I don't believe this is true. "Newtechspy", not the most reputable of outlets (I've never heard of it before), is the ONLY source I can find. With such a big announcement and breakthrough, you'd think it'd be elsewhere. The article - and the illustration - is amateurish, and the science weak and ill-defined. No sources are given, let alone any at IBM.

*This is a hoax.*

----------


## Adam

I think this is better: http://maps.live.com/

You can do 3d view or flat, and the images are much better  ::D:

----------


## Scatterbrain

> you dont needa hide satellites. it only takes a few up there to see anything in the world within minutes. it doesnt take long to orbit the earth. they prolly dont have live feed to everywhere at once, but to anywhere within minutes.
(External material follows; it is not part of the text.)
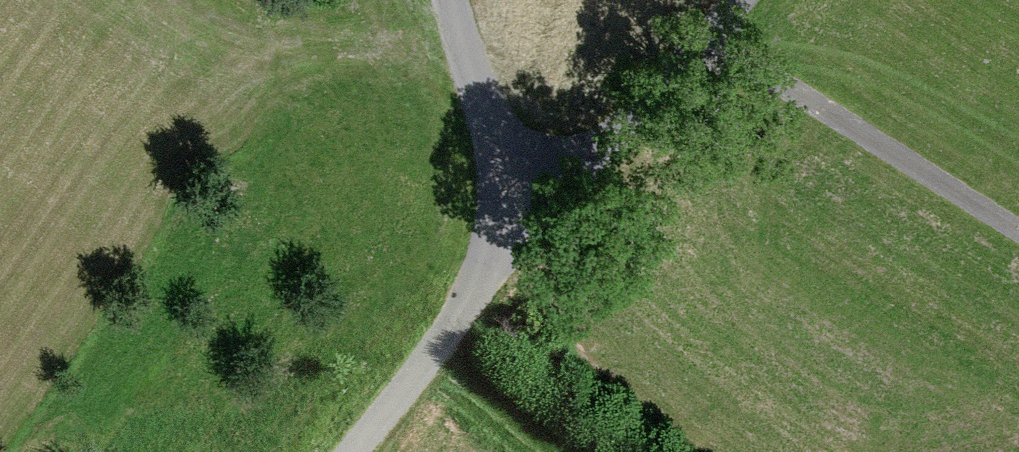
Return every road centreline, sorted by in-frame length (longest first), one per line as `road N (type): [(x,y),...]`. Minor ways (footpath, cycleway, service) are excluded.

Satellites reflect the sunlight and can be seen by astronomers I guess.

To have live feed from a point the satellites can't be moving, they need to be geostationary. So what you mean is they can get photos (like google earth) from anywhere they want.
The majority of satellites are placed in low earth orbit (LEO) and the orbital period usually takes around 90 minutes.

----------


## Umbrasquall

> I was hearing just the other day about some new 300Ghz processor IBM is supposed to be coming out with for consumer use, that the NSA has been using in their servers for over a decade. A data transfer rate of 400 gigaflops/second, if I remember correctly. 
> 
> 
> Go figure.
> 
> [Edit:] A quick search yielded this article: The IBM Neoton



Yeah that's not real. 





> I think this is better: http://maps.live.com/
> 
> You can do 3d view or flat, and the images are much better



The photos are better cause they're aerial photographs, not actually satellite images.

----------


## Adam

BUt Google is only satalite 'photos' of poor quality, the areal photographs are better

----------


## pyroguy305

All I know is quite a few years ago, the government could already read a newspaper over someone's shoulder from space.. Im pretty sure they have some crazy stuff nowadays..

----------


## Identity X

> BUt Google is only satalite 'photos' of poor quality, the areal photographs are better



You are misinformed. Google uses satellite imagery at high altitudes (and uses "Blue Marble" at space level), but at lower altitudes aerial photography (often at high resolution) is used. This change is rather transparent but can be noticed by the differing copyright notices when zooming in.

*Oh!* And I've found the source text the (lame) hoaxers used:





> IBM has created a chip that can slow down light, the latest advance in an industrywide effort to develop computers that will use only a fraction of the energy of today's machines. 
> 
> The chip, called a photonic silicon waveguide, is a piece of silicon dotted with arrays of tiny holes. Scattered systematically by the holes, light shown on the chip slows down to 1/300th of its ordinary speed of 186,000 miles per second. In a computer system, slower light pulses could carry data rapidly, but in an orderly fashion. The light can be further slowed by applying an electric field to the waveguide. 
> 
> Researchers at Harvard University and the University of California, Berkeley, have slowed light in laboratories. IBM, though, claims that its light-slowing device is the first to be fashioned out of fairly standard materials, potentially paving the way toward commercial adoption. 
> A number of companies and university researchers are currently tinkering with ways to replace the electronic components inside computers, which ferry signals with electrons, with optical technology. Optical equipment ferries data on photons, the smallest measure of light. Photons are far faster. More important, optical equipment generates less heat, curbing the growing problem of heat and power consumption.
> 
> (More at source)



Damn that hoaxx was lame, how on Earth did you believe it Man of Steel?  :tongue2: 





> All I know is quite a few years ago, the government could already read a newspaper over someone's shoulder from space.



And how could you possibly *know* that? Pish. Why would they have spy planes when they have this, then?

----------